### 課題
A. 寺内萬治郎の紹介文によると、寺内が1951年に日本芸術院賞を受けたのは何に対してでしたか。文章に書かれているとおりに説明してください。
B. 寺内萬治郎の紹介文を、最後の文に続けて書き進めてください。

### 提示文
2025年6月18日(水)~9月1日(月)
チラシ(おもて・うら)
「裸婦の寺内」と呼ばれるほど、生涯裸婦像を描き続けた洋画家、寺内萬治郎(1890‐1964)。寺内の知られざる一面として、子ども向け雑誌の「童画」の仕事があります。本展では、童謡のために描かれた愛らしい子どもたちの挿絵や、優れた観察力で描かれた観察絵本『キンダーブック』の表紙絵と挿絵を中心に紹介いたします。
寺内は、大阪で有名な芋問屋の三男として生まれました。1903(明治36)年4月、大阪府立天王寺中学校に入学、3年生の時に松原三五郎の画塾に入り、鉛筆画、水彩画を学びます。
1909(明治42)年、同中学校を卒業後上京。白馬会葵橋洋画研究所に入り、黒田清輝の指導を受けます。1911(明治44)年4月、東京美術学校西洋画科本科に入学。1918(大正7)年、文部省第12回美術展覧会(文展)に初入選。1925(大正14)年、第6回帝展、1927(昭和2)年、第8回帝展にて特選を受けました。
その後も光風会や新文展、日展などで裸婦や人物画を発表し続け、1951(昭和26)年には、前年の第6回日展に出品した『横臥裸婦』とその他一連の裸婦画に対し、日本芸術院賞を受賞しています。1960(昭和35)年には日本芸術院会員となり、日展理事も務めました。東京美術学校や東京教育大学、新潟大学の講師として、後進の教育にも尽力しています。

(グラフ読解データ)

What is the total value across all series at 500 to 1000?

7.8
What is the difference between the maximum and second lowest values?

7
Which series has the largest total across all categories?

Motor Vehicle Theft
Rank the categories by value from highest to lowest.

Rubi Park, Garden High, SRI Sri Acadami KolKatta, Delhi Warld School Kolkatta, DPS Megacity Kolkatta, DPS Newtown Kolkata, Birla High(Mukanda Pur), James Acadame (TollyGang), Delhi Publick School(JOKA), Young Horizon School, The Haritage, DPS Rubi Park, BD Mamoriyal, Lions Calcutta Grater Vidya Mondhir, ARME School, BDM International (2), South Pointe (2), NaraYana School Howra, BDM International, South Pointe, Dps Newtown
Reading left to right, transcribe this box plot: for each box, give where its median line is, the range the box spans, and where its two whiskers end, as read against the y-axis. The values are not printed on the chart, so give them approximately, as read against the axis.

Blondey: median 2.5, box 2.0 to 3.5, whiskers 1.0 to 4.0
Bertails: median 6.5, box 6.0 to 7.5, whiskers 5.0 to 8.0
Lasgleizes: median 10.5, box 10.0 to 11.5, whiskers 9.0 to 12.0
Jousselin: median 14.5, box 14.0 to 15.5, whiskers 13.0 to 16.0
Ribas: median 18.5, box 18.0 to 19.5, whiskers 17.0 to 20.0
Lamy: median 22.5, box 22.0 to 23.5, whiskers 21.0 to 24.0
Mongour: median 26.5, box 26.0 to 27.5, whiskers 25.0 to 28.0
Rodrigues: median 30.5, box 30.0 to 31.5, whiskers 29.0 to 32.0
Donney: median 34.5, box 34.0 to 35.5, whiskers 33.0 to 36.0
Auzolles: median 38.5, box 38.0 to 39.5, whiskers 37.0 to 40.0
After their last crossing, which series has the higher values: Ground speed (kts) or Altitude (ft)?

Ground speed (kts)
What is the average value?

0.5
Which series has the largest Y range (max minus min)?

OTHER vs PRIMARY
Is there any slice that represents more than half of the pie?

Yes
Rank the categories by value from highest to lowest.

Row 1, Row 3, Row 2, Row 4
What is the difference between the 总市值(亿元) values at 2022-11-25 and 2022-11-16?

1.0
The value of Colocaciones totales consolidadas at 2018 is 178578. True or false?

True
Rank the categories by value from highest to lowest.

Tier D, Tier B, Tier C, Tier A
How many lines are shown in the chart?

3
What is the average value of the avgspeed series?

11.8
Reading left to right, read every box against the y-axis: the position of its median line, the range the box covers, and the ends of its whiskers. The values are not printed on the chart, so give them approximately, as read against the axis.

### 課題別解答
A. 前年の第6回日展に出品した『横臥裸婦』と、その他一連の裸婦画に対して受賞しました。

B.
裕福な家庭で育った寺内でしたが、1913(大正2)年、東京美術学校3年生の時に生家が倒産。自活することとなり、学費を稼ぐために、高いデッサン力を活かして植物標本図を描きます。1918(大正7)年に結婚、翌年には長男、1922(大正11)年には長女が誕生。生活費のために、寺内は1923(大正12)年頃から、児童雑誌の表紙絵や挿絵も手がけるようになります。
大正時代は、児童雑誌の装幀や挿絵における芸術的関心が高まった時代であり、子どもたちを文章だけでなく、視覚的にも楽しませようという気運がありました。これは後に「童画」という一つのジャンルとして確立していきます。寺内も、その担い手となった画家の一人であり、『金の星』や『コドモノクニ』など、当時子どもたちの間で人気を博した児童雑誌に、表情豊かな作品を寄せました。昭和には、自然や乗り物などを写実的に描いた観察絵本『キンダーブック』の表紙絵と挿絵を手がけ、持ち前のデッサン力を惜しみなく発揮しました。
これらの仕事が盛況となったことで、絵画制作で念願のモデルを雇えることになり、後に生涯の仕事となる裸婦像を多く生み出していくようになります。
子どもたちを楽しさや学びの世界へ誘った、寺内の童画の世界をお楽しみください。